Chronique d’Alès – Publie d’abord, vérifie ensuite!


« Publish first, check later ». Comme on pouvait le craindre, le Covid-19 n’est pas seulement une pandémie qui tue dans le monde entier et qui provoque une terrible crise économique. Le virus est aussi le déclencheur d’un tsunami de fake news.

Ceux qui savent – les médecins et les scientifiques – parlent peu, mais ceux qui ne savent rien répandent leurs dangereux bobards sur les réseaux sociaux. Ça ne fait pas rire l’OMS, les gouvernements et les autorités de santé, qui essaient d’informer sans faire peur et qui prennent des mesures pour maîtriser le fléau. Tous les démentis, les mises en garde et les avertissements ne peuvent rien face à ceux qui l’ont lu sur Facebook, ceux qui ont recueilli les confidences de leur cousin sur WhatsApp ou ceux qui savent, grâce à Twitter, les secrets qu’on cache aux peuples.

Tout y passe : c’est l’armée américaine qui a infecté la Chine ; les enfants sont immunisés ; le virus meurt à 27 degrés ; un verre d’eau envoie le virus dans l’estomac où les sucs gastriques le détruisent ; le virus survit 12 h. sur le métal ; enfin, si vous retenez votre souffle pendant 10 secondes sans tousser, vous n’êtes pas infecté ! Les sinistres idiots qui propagent ces bobards utilisent toujours la même rhétorique. Eux, ils ont leurs sources : « Message d’un médecin que je connais », « Information d’un chercheur qui lutte contre l’épidémie ». Et hop, le bobard se répand sur les réseaux sociaux comme un incendie.

Bien sûr, c’est la peur et l’incertitude qui alimentent la fabrique à fake news. Depuis des années, beaucoup de gens sont persuadés que le gouvernement leur ment, qu’il cache la vérité et qu’il défend les intérêts des multinationales. Le laboratoire Sanofi fait des recherches pour trouver un vaccin. Sur le site Mediapart, les lecteurs se déchaînent : « Sanofi, des salopards de première », « Tous les labos sont des escrocs… Bayer, crapule qui a mis au point le gaz létal d’Auschwitz ».

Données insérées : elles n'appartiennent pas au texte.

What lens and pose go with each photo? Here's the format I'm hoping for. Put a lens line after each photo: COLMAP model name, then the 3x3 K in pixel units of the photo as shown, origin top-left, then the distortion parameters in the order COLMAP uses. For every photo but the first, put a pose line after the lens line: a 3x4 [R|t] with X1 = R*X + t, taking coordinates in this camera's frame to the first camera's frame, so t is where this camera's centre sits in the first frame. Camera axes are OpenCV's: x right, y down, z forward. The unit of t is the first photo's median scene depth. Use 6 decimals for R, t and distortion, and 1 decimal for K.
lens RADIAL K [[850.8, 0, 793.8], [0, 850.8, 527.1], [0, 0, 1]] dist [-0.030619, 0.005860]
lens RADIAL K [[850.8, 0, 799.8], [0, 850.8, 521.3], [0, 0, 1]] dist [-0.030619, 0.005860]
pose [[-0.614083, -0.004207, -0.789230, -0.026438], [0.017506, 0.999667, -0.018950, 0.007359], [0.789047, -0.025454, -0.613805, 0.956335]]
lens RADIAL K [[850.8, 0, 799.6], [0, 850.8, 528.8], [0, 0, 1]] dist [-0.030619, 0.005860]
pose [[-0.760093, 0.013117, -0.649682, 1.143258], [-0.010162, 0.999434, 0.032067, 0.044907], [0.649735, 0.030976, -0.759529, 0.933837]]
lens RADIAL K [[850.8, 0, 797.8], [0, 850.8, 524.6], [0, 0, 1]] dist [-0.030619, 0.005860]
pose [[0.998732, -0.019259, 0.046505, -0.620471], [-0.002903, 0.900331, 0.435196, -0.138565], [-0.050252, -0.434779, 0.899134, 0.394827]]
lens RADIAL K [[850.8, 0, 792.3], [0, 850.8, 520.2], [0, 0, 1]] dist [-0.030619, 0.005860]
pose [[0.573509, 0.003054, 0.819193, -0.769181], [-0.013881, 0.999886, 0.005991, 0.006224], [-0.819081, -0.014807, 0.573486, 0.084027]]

Ce déferlement de fausses nouvelles et de commentaires enflammés est inquiétant. Il encourage l’illusion que l’épidémie n’est pas si dangereuse que ça, que des remèdes simples permettent de guérir et que les mesures de confinement prises sont inutiles. Bien sûr, affirment ceux qui ne savent rien, mais qui disent tout : le pouvoir utilise le virus pour contrôler le peuple. Regardez la Chine : des cameras partout, la police devant chaque immeuble, des contrôles incessants. Evidement, ils ont réussi à juguler le Covid-19. C’est ça qui nous attend !

Bien sûr, personne n’est joyeux quand le gouvernement vous confine chez vous, quand il vous oblige à remplir un formulaire pour chercher votre pain ou pour aller chez le médecin. Personne n’est enthousiaste quand l’école est fermée, quand votre patron vous met au chômage, quand vous êtes obligé de fermer votre commerce.

La presse, la radio, la télévision multiplient les éditions et les émissions spéciales pour donner la parole aux gouvernants et aux médecins. Le maire de ma ville, Alès, informe par téléphone chacun de ses administrés. Mais, quand l’avenir est incertain, quand on craint que sa boîte fasse faillite, quand il faut s’occuper toute la journée des gosses, quand on comprend que les vacances de Pâques sont foutues, bien des gens pensent qu’il est plus rassurant de faire confiance aux charlatans de Facebook, de Twitter et de WhatsApp.

Le président Macron a affirmé que la France était en guerre contre le virus. En dramatisant pour faire accepter les mesures de confinement, il savait bien qu’il relançait la machine à fausses nouvelles et qu’il donnait raison à Rudyard Kipling qui écrivait : « la première victime de la guerre, c’est la vérité ».